Prostatic Hyperplasia, Benign
Description
Benign prostatic hyperplasia (BPH) refers to the nonmalignant growth of the prostate gland, and is histologically defined as hyperplasia of the prostate gland. BPH is an age-related phenomenon in men beginning at about age 40 years. BPH may result in prostatic enlargement and clinical symptoms most commonly affecting the lower urinary tract. These symptoms may be obstructive, including hesitancy, weak flow, and urinary retention, or irritative, including increased frequency and urgency. However, not all men with histologic BPH will develop prostatic enlargement or urinary symptoms (review by Roehrborn, 2005).

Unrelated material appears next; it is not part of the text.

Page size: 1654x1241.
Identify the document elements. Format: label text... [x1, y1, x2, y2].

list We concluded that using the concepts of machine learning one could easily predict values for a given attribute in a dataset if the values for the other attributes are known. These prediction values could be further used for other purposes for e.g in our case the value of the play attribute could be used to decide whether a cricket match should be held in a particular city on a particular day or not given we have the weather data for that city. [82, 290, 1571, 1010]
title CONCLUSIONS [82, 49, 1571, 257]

InheritanceSanda et al. (1994) performed a family study of early-onset benign prostatic hyperplasia (in the past inappropriately known as benign prostatic hypertrophy). They used as probands men in the youngest quartile (less than 64 years of age) from 909 consecutive prostatectomies for BPH. Large prostate was defined as greater than 37 gm resected tissue. Control probands, selected because of the ability to distinguish treatment for benign prostatic disease from treatment for malignant prostatic disease, were women whose spouses underwent radical prostatectomy during the same interval. Male relatives of men with early onset of BPH had a 66% cumulative lifetime risk of prostatectomy for BPH, compared to a 17% cumulative risk among control relatives (p = 0.0001). A 4-fold increase in age-specific risk of prostatectomy for BPH was present among relatives of young men who had undergone prostatectomy for BPH (p = 0.0003), while brothers of these affected men had a 6-fold increase in risk (p = 0.0089) compared to controls. Although the small sample size prevented rigorous exclusion of nongenetic models, direct comparison of mendelian and nongenetic models showed that mendelian transmission provided the best overall explanation of the observed familial aggregation. Autosomal dominant inheritance provided the best fit on segregation analysis.
Biochemical FeaturesCannon et al. (2007) examined serum JM27 (PAGE4; 300287) levels from 29 patients with asymptomatic benign prostatic hypertrophy, 39 patients with severe symptomatic BPH, and 17 patients with confirmed prostate cancer. Men with severe symptomatic BPH had significantly lower levels of JM27 compared to those with asymptomatic BPH (p less than 0.0001). Sensitivity and specificity of the assay were 90% and 77%, respectively, and positive and negative predictive values were 74% and 91%, respectively. Prostate volume and presence of prostate cancer did not appear to alter the marker levels. Cannon et al. (2007) concluded that BPH is not a single disease entity, but that there are distinct forms of the disease, including asymptomatic and more aggressive forms with severe urinary problems. Patients with the more aggressive form may develop more bladder damage and may benefit from earlier medical or surgical intervention.